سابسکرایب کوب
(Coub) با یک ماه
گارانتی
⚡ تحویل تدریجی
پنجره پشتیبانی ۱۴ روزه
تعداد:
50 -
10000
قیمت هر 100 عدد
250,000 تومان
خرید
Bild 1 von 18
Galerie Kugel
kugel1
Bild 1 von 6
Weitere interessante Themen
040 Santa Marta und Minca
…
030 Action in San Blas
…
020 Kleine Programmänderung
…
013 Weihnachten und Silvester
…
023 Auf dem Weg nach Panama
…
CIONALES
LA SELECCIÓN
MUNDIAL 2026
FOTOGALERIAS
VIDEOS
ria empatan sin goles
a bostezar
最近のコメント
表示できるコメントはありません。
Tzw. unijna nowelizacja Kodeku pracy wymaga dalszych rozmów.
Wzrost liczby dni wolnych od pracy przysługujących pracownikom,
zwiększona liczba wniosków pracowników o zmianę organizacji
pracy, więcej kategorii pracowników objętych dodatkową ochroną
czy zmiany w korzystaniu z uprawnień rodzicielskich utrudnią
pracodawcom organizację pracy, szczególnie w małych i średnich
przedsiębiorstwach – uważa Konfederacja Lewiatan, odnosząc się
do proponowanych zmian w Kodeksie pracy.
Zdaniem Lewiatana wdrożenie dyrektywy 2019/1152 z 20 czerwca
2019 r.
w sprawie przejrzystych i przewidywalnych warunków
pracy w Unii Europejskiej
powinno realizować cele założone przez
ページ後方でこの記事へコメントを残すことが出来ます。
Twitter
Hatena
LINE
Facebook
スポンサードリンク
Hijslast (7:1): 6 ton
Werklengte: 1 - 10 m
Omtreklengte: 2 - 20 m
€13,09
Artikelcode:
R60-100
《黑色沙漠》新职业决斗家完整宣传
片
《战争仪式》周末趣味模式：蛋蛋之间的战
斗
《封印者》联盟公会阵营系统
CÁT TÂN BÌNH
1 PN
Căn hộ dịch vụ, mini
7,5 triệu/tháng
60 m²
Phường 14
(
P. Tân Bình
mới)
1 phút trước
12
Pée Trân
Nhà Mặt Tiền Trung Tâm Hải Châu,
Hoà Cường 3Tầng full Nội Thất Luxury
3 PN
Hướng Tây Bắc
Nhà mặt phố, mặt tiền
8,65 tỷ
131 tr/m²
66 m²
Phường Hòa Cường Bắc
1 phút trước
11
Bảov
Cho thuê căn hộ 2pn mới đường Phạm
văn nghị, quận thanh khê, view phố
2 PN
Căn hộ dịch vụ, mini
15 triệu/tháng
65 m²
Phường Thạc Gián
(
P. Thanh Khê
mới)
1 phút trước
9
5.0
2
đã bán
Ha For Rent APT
====================
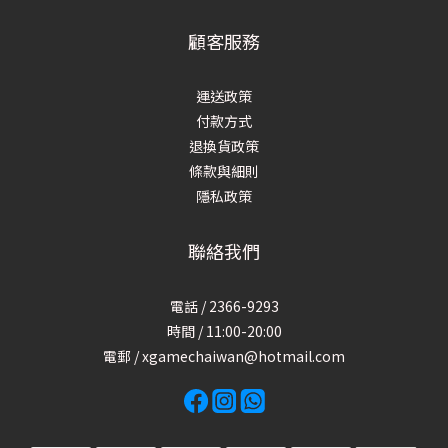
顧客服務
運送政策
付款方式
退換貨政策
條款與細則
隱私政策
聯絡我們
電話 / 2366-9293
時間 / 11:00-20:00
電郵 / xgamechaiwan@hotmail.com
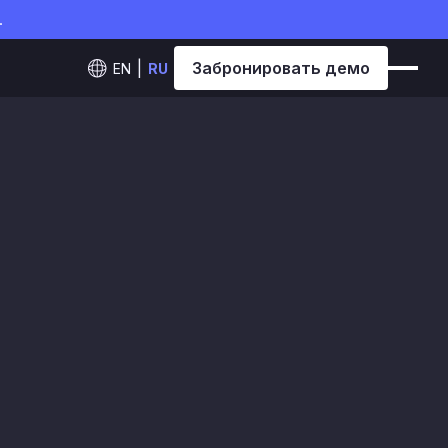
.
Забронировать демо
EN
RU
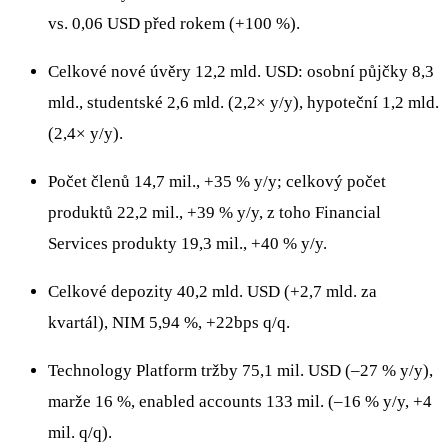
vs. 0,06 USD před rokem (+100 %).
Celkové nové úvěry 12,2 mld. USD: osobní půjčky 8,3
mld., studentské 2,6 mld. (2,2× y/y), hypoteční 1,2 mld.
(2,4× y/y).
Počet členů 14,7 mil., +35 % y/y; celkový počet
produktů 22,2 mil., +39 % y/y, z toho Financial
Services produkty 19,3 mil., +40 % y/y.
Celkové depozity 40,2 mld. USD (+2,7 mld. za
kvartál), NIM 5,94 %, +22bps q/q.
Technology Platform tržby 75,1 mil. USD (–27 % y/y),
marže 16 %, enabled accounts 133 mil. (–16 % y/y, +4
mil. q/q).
====================
_ACTION ITEM_.
Lay out the listing from the line with "vs. 0,06 USD před rokem (+100 %)." up to and including the line with "marže 16 %, enabled" as a Markdown table with the columns Row and Line. Give each line its row number and leave out blank lines.

_OUTPUT_.
| Row | Line |
|---|---|
| 1 | vs. 0,06 USD před rokem (+100 %). |
| 2 | Celkové nové úvěry 12,2 mld. USD: osobní půjčky 8,3 |
| 3 | mld., studentské 2,6 mld. (2,2× y/y), hypoteční 1,2 mld. |
| 4 | (2,4× y/y). |
| 5 | Počet členů 14,7 mil., +35 % y/y; celkový počet |
| 6 | produktů 22,2 mil., +39 % y/y, z toho Financial |
| 7 | Services produkty 19,3 mil., +40 % y/y. |
| 8 | Celkové depozity 40,2 mld. USD (+2,7 mld. za |
| 9 | kvartál), NIM 5,94 %, +22bps q/q. |
| 10 | Technology Platform tržby 75,1 mil. USD (–27 % y/y), |
| 11 | marže 16 %, enabled accounts 133 mil. (–16 % y/y, +4 |